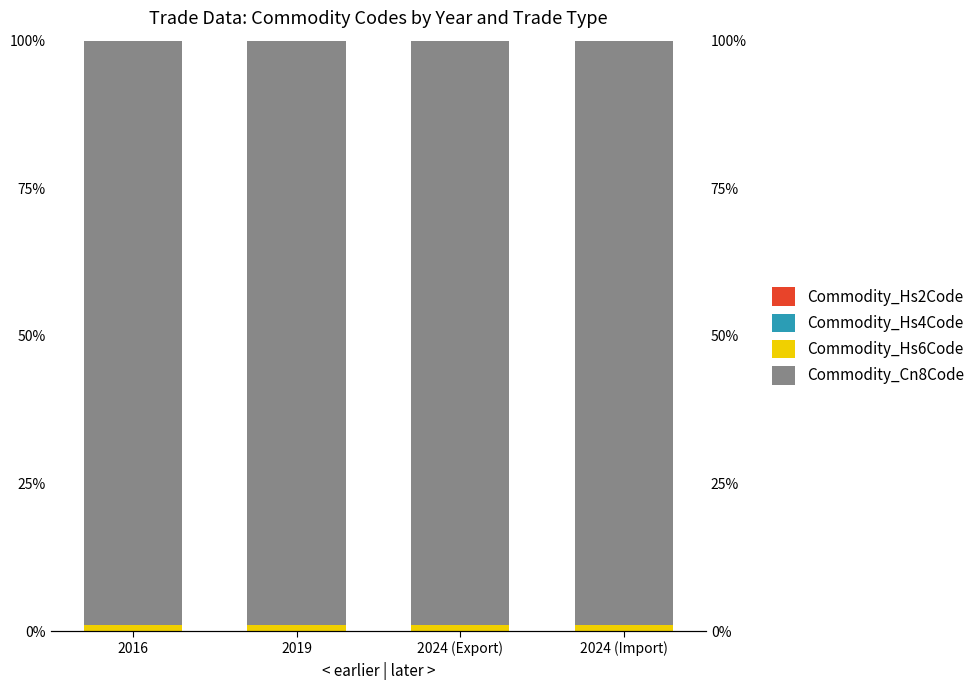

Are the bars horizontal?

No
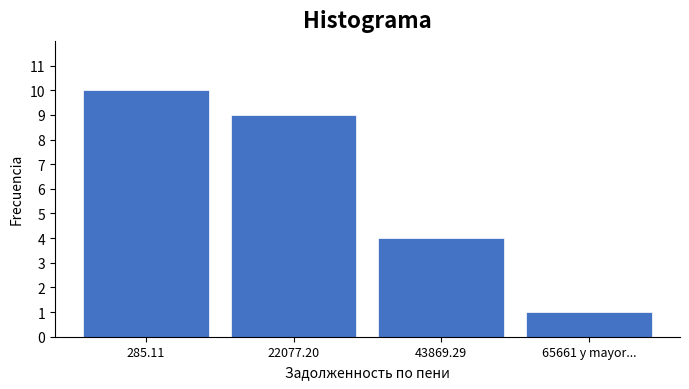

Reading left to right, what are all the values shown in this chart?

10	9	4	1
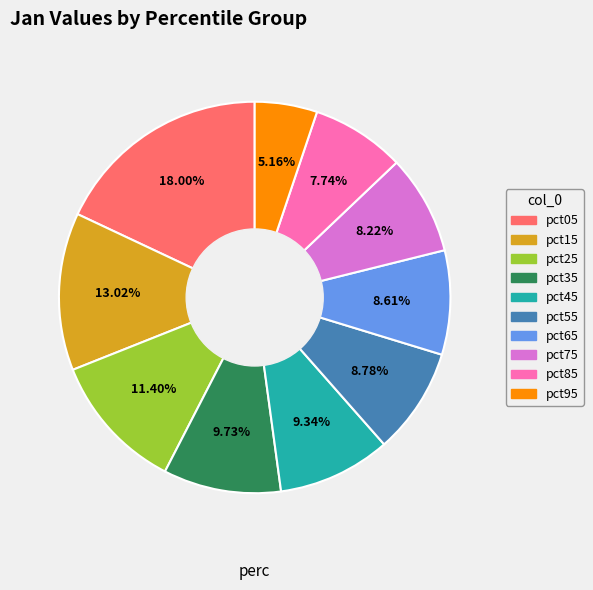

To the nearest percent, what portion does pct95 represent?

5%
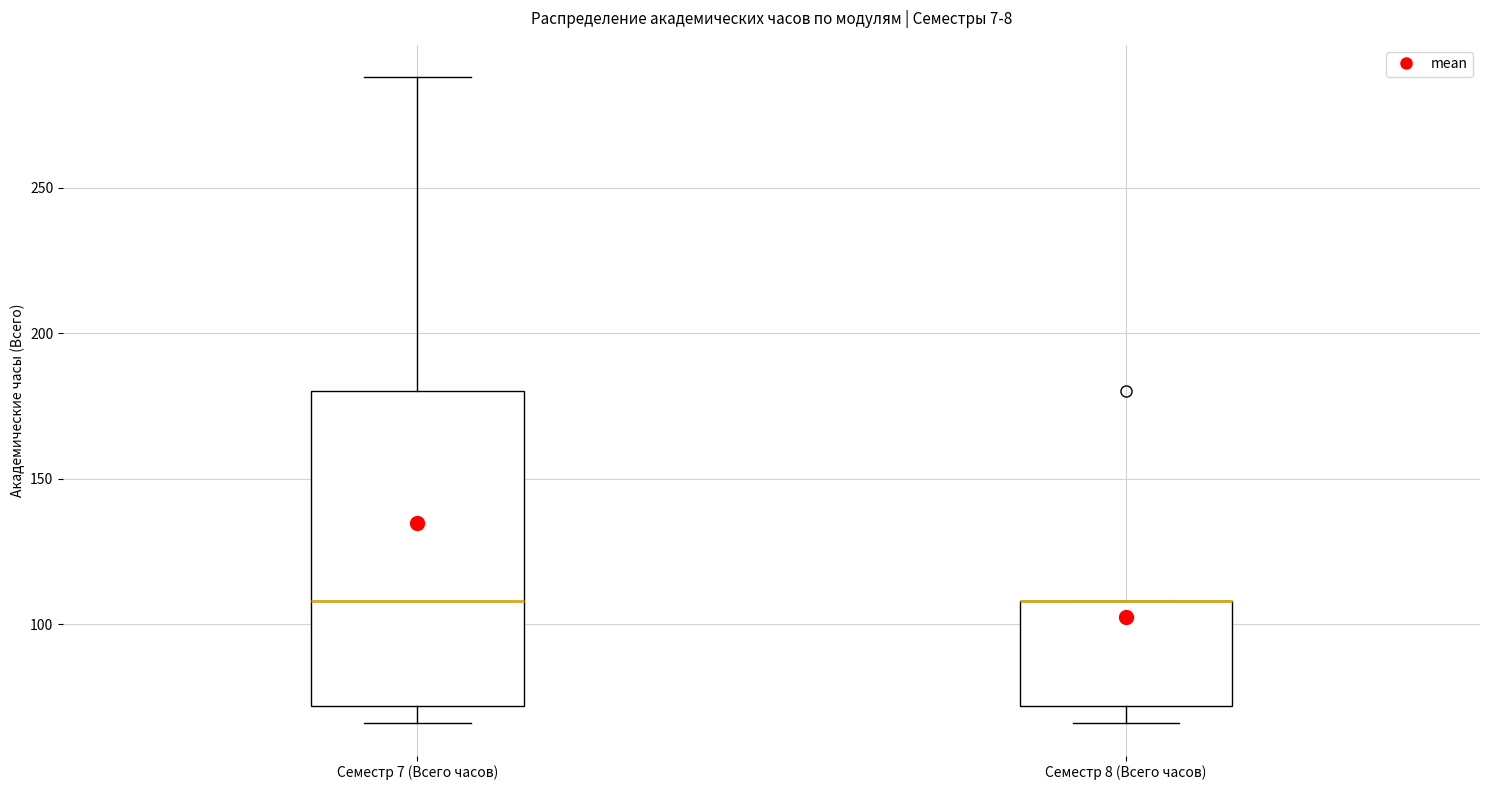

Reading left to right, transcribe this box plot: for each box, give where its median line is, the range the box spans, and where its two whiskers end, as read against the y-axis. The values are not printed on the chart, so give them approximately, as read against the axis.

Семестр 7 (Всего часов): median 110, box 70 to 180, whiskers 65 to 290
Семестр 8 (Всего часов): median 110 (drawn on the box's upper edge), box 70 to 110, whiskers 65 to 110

◆ Exercise requirements
Rewrite all the entries above, replacing "Reading left to right" with "From left to right" and keeping everything else the same. Leave out the pictures.

◆ Result of the exercise
Are the bars horizontal?

No

From left to right, what are all the values shown in this chart?

10	9	4	1

To the nearest percent, what portion does pct95 represent?

5%

From left to right, transcribe this box plot: for each box, give where its median line is, the range the box spans, and where its two whiskers end, as read against the y-axis. The values are not printed on the chart, so give them approximately, as read against the axis.

Семестр 7 (Всего часов): median 110, box 70 to 180, whiskers 65 to 290
Семестр 8 (Всего часов): median 110 (drawn on the box's upper edge), box 70 to 110, whiskers 65 to 110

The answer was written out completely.